Задания к упражнению ▸
1. Перепишите без изменений фрагмент текста о Дон Жуане между словами «Самого Сганареля этот» и «два — четыре.», включая оба отрезка.
2. Приведите продолжение текста о Дон Жуане, начав сразу после его последнего предложения.

Учебный текст ▸
------------------------------------

Самого Сганареля этот бесконечный поединок со своим хозяином приводит в отчаяние. Он много усилий тратит на то, чтобы все-таки доказать Дон Жуану его неправоту. Как прекрасно все устроено в природе, как прекрасно человеческое тело! — неистовствует Сганарель, обнажая себя по пояс и в доказательство своей правоты показывая Дон Жуану свой торс, руки, жилы, кровеносные сосуды, подпрыгивая от гордости и восторга. Он небольшого роста и не совсем соответствует образу воплощенного чуда природы, поэтому выглядит очень комичным. На Дон Жуана его аргумент не производит никакого впечатления. Но во что-то вы все-таки верите? — не сдается Сганарель. Дон Жуан отвечает, что он верит только в то, что дважды два — четыре.
Дон Жуан не циник и не потворщик зла. И вовсе не равнодушный человек. Он знает, что человеку необходима вера, что утверждать какие-то ценности в жизни — это правильно и хорошо. Но сам он лишен веры. Такой Дон Жуан вызывал жалость и сострадание, потому что было понятно, что он переживает свое неверие очень тяжело. Он вовсе не наслаждался жизнью. Он ее еле выносил. И стремился к смерти.
В образе Дон Жуана, «проповеднике тотального неверия», по выражению Эфроса, прочитывалась драма шестидесятников, вера которых в 1960–1970-е годы была подорвана, отчего они ощущали бессмысленность существования.

------------------------------------

Фрагмент набора данных ▸
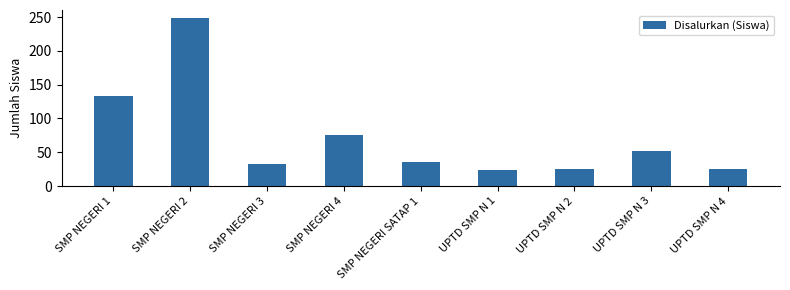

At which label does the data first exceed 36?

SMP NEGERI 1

------------------------------------

Ответы к упражнению ▸
1.
Самого Сганареля этот бесконечный поединок со своим хозяином приводит в отчаяние. Он много усилий тратит на то, чтобы все-таки доказать Дон Жуану его неправоту. Как прекрасно все устроено в природе, как прекрасно человеческое тело! — неистовствует Сганарель, обнажая себя по пояс и в доказательство своей правоты показывая Дон Жуану свой торс, руки, жилы, кровеносные сосуды, подпрыгивая от гордости и восторга. Он небольшого роста и не совсем соответствует образу воплощенного чуда природы, поэтому выглядит очень комичным. На Дон Жуана его аргумент не производит никакого впечатления. Но во что-то вы все-таки верите? — не сдается Сганарель. Дон Жуан отвечает, что он верит только в то, что дважды два — четыре.

2.
Концептуальный смысл оформления (художник Д. Боровский) был заключен в образе старого разрушенного сарая, стены которого жестко очерчивали пространство, сдавливали его, лишали свободы. На заднике — остаток какого-то витража как знак поверженной святыни. А на полу у авансцены — сваленные деревянные ворота, напоминающие гробницу. В таком пространстве бьется человеческий дух, обреченный на смерть. Полустершаяся надпись по латыни «Memento mori» подчеркивала притчевый характер происходящего.
Тему человека, лишенного веры и ощущающего бессмысленность существования в эти же годы будет проводить О. Ефремов в спектакле «Иванов» А. Чехова во МХАТе. Так что можно утверждать, что это была тема поколения.
В эфросовской труппе театра на Малой Бронной были два протагониста, Николай Волков и Ольга Яковлева. Они и играли в основном ведущие роли в спектаклях. До Дон Жуана Волков играл Вершинина в «Трех сестрах» (1967), Платона Кречета в «Платоне Кречете» А. Корнейчука (1968), брата Лоренцо в «Ромео и Джульетте». После Дон Жуана Волков сыграет Подколесина в «Женитьбе» (1975), Отелло в шекспировской трагедии (1976). Яковлева исполняла центральные роли еще в театре им. Ленинского комсомола: Лику в «Моем бедном Марате» А. Арбузова (1965), Аню в «Снимается кино» Э. Радзинского (1965), Нину в «Чайке» А. Чехова (1966), Арманду в «Мольере» М. Булгакова (1966). До роли Джульетты в театре на Малой Бронной — Ирину в «Трех сестрах» А. Чехова. После роли Джульетты Яковлева сыграет Лизу в «Брате Алеше» В. Розова (1972), Агафью Тихоновну в «Женитьбе» Н. Гоголя, Дездемонну в «Отелло», Наталью Петровну в «Месяце в деревне» И. Тургенева (1977).
Эти оба актера — Волков и Яковлева в своих ролях в театре на Малой Бронной выражали кредо эфросовского театра. Это были роли, как правило, драматические, даже трагические. Они соответствовали тем образам эфросовских героев, носителей духовности, которые режиссер проводил в каждом своем спектакле.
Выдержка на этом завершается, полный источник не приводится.